The Northern Territory’s major electricity producer, Territory Generation, has ordered a GE trailer mounted, hydrogen capable TM2500 aeroderivative gas turbine for its Channel Island Power Station near Darwin. The 22 megawatts (MW) unit will help to further stabilize the Darwin-Katherine interconnected system, which serves communities and businesses across areas including Darwin, Palmerston, Berry Springs, Katherine, and the Cox Peninsula. The unit is compatible with the incoming Darwin-Katherine battery energy storage system and will support the integration and growth of renewables in the Northern Territory.
“Territory Generation sought technology to modernize our current fleet that struggles to meet changing grid demands and low power system loads. We plan for the TM2500 to be the first of multiple units to be deployed over the next five years as existing units near their end of life” said Gerhard Laubscher Territory Generation CEO. “At this stage, the TM2500 generator’s operational flexibility makes it the best fit to firm up the growing renewables base in the Northern Territory.”
The Australian Government has committed to building a hydrogen industry in Australia, with hydrogen a priority technology under its Technology Investment Roadmap, while at the same time the Northern Territory requires stable and reliable power systems to maintain and grow Territory communities and encourage investment. The Northern Territory Government has recently released its Hydrogen Masterplan and Darwin-Katherine System Plan which highlight the importance and need for agile generatorsand the potential for renewable hydrogen industry to support the Territory’s target of 50% renewables by 2030 and commitment to net-zero emissions by 2050.
The TM2500 gas turbine generator sets can run on different fuel sources to allow plant operators to use the least expensive and most readily available fuel, with expanding fuel capability to meet their needs over time. Any units configured with a Dry Low Emissions (DLE) combustion system are limited to 5% by volume hydrogen. Increased concentrations are allowed with the Single Annular Combustor (SAC) configuration, up to 75% by volume of hydrogen when blended with natural gas. This capability varies depending on the type of combustion system used. GE is working on expanding this capability through testing in its combustion laboratory.

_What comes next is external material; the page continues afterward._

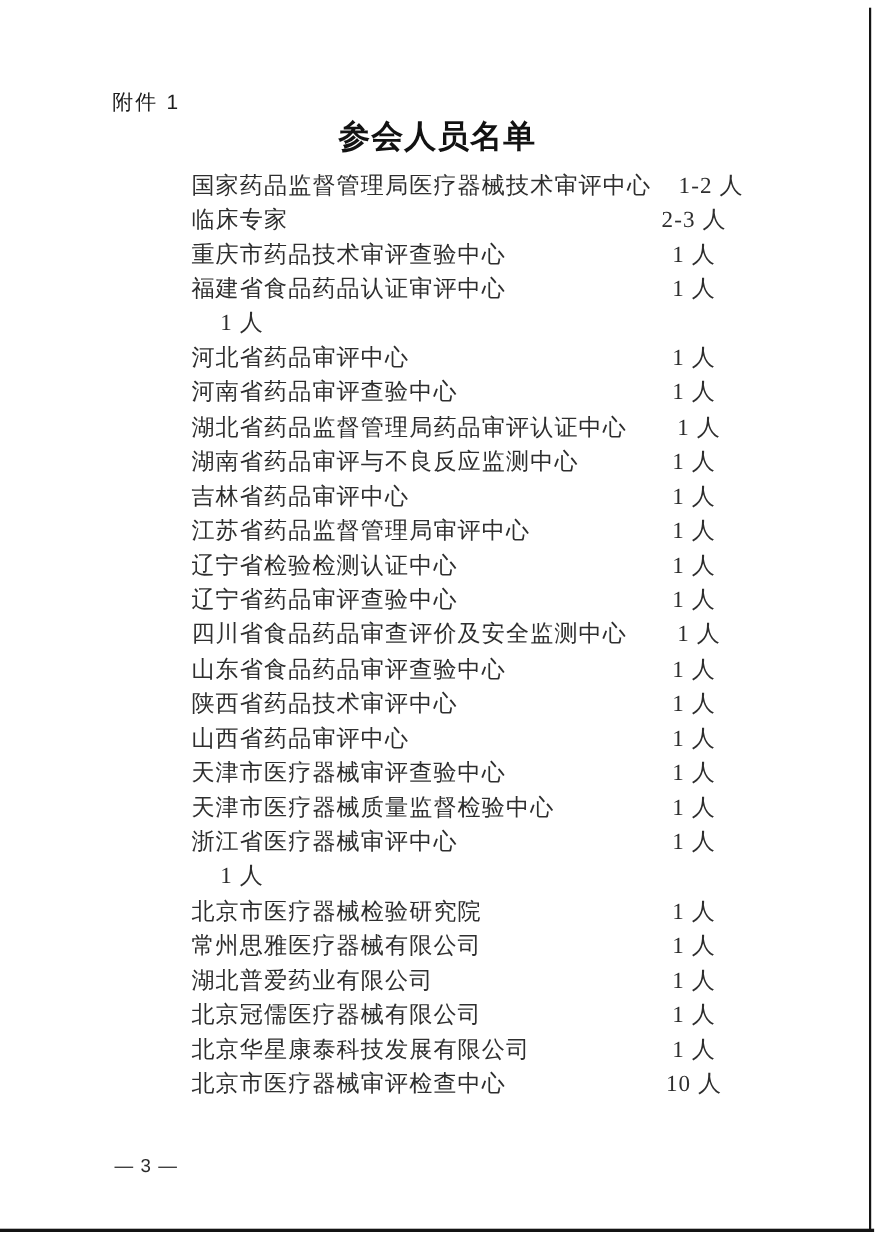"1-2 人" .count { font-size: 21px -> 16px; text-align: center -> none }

"GE Gas Power has been powering Channel Island Power Station since its 1986 commissioning, as well as the neighboring Weddell Power Station, and we are proud that, once again, our technology met Territory Generation’s project requirements and timeline” said Sam Maresh, GE Australia President. “We are focused on delivering reliable, stable, cost-effective energy that supports energy providers, like Territory Generation, to assist with developing a hydrogen supply chain and transitioning Australia to a lower carbon future."
GE’s TM2500 is derived from jet-engine technology powering the world’s airlines and is mounted on a wheeled trailer for ultimate mobility. With more than 20 years of experience and over 300 units installed around the world, GE’s TM2500 is a proven solution for providing a baseload bridge to permanent power installations or generating backup power in the wake of natural disasters, plant shutdowns, grid instability or in isolated locations. As a fast power unit, the TM2500 is capable of starting in 5 minutes with a ramp rate of at least 20 megawatts per minute. However, the ramp rate is subject to local requirements.

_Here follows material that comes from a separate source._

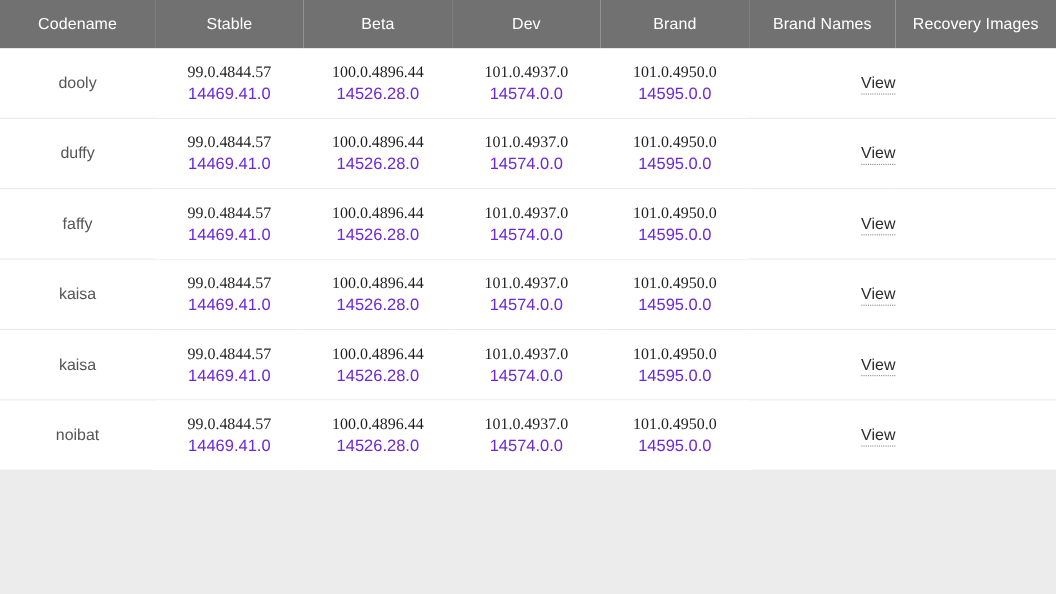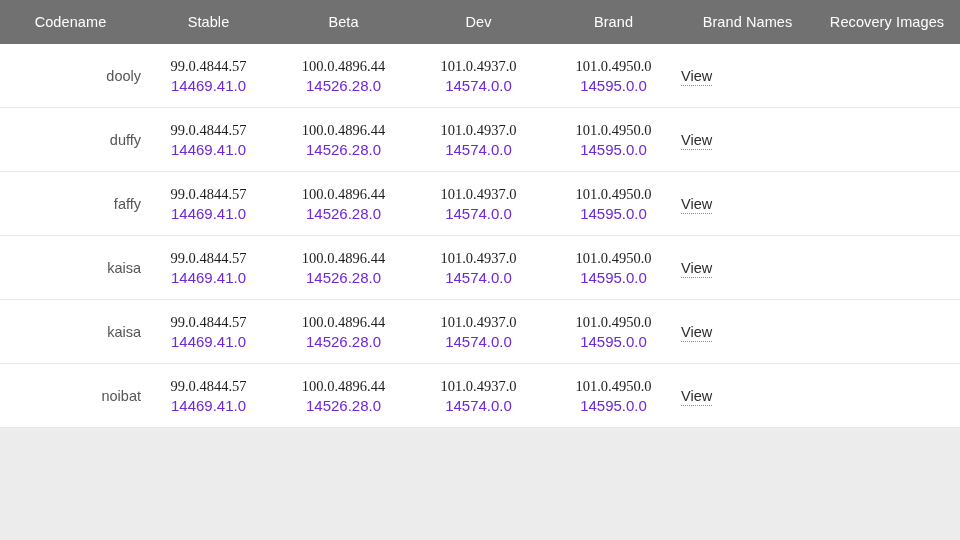"dooly" td.codename { text-align: right -> center }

Territory Generation is undertaking its fleet transition over the coming years with the first new generator, the TM2500, expected to arrive in early 2022. Some legacy assets will be retained in standby condition to ensure adequate generation capacity is maintained and to facilitate response to growth opportunities for the Territory’s industrial sector. The fleet transition will be carried out in a cost-effective and staged process that will not impact electricity supply. Forecasts estimates the transition will significantly reduce carbon emissions and optimize costs for the power system.